(Saved data entries)
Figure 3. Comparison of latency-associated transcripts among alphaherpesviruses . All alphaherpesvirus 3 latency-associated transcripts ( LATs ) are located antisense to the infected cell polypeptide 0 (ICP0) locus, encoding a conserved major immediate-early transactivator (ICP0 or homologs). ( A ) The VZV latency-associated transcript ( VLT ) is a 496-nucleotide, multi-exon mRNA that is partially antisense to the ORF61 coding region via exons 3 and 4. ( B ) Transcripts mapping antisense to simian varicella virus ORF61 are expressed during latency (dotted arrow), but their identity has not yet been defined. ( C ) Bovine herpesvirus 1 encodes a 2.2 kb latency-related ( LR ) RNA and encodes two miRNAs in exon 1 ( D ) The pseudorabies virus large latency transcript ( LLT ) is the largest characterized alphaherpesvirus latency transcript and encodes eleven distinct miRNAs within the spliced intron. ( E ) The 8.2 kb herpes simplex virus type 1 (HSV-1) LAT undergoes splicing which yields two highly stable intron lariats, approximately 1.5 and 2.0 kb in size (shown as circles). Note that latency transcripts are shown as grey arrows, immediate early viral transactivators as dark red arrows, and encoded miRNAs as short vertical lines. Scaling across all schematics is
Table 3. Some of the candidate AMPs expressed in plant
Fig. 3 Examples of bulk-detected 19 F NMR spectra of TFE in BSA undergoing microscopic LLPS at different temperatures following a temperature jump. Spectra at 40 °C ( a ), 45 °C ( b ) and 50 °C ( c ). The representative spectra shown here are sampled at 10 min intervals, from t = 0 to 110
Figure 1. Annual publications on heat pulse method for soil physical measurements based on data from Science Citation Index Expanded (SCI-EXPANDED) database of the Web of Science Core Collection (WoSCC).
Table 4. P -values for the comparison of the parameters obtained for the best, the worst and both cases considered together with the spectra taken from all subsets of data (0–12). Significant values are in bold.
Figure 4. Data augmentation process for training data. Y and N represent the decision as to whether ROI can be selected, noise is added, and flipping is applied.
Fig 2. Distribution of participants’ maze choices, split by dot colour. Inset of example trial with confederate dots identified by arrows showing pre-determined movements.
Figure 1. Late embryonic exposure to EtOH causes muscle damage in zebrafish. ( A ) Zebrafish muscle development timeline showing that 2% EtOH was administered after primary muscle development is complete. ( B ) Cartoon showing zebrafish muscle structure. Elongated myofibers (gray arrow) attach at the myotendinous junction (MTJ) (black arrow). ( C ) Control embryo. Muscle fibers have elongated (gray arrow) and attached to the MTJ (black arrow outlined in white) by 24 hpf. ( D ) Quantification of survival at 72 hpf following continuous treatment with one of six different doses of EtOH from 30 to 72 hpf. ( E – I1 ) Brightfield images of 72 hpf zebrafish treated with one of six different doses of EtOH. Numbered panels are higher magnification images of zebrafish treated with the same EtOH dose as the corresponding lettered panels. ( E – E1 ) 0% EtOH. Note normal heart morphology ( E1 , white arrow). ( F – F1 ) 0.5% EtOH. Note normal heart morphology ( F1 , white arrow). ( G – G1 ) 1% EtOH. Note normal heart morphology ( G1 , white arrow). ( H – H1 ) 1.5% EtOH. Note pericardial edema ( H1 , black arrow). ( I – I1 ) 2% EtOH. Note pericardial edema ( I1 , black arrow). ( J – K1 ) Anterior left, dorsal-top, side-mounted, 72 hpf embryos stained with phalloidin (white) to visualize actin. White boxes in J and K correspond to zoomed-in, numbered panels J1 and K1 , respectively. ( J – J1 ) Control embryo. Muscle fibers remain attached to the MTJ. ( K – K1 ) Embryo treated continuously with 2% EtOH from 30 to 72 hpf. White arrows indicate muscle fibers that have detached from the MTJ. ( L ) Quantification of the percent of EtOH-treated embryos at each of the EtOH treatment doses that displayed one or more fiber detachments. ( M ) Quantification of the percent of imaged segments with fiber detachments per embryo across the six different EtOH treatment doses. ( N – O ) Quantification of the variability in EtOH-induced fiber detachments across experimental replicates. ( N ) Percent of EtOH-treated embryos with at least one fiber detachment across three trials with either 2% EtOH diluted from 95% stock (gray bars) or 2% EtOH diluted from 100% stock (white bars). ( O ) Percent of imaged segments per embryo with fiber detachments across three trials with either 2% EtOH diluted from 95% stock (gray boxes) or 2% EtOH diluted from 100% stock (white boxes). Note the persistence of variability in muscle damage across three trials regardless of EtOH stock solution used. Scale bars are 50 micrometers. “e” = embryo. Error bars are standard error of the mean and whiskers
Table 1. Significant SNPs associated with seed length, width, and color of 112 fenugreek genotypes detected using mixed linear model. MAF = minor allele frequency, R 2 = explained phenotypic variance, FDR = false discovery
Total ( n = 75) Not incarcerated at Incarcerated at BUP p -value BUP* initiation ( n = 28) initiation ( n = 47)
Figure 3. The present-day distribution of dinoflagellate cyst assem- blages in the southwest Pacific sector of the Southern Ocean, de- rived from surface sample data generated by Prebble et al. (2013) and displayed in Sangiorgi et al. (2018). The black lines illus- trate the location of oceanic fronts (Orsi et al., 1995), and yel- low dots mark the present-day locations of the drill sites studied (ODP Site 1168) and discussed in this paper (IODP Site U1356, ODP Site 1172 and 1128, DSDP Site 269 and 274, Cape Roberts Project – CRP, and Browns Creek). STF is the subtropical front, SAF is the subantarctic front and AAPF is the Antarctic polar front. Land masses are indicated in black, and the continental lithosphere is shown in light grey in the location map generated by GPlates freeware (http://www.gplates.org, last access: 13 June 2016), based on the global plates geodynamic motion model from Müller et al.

▶ _WHAT TO PRODUCE_:
All that should be written out is the stretch of lines above between the one holding "Table 4. P -values" and the one holding "Figure 4. Data", inclusive, exactly as given.

▶ _TASK ANSWER_:
Table 4. P -values for the comparison of the parameters obtained for the best, the worst and both cases considered together with the spectra taken from all subsets of data (0–12). Significant values are in bold.
Figure 4. Data augmentation process for training data. Y and N represent the decision as to whether ROI can be selected, noise is added, and flipping is applied.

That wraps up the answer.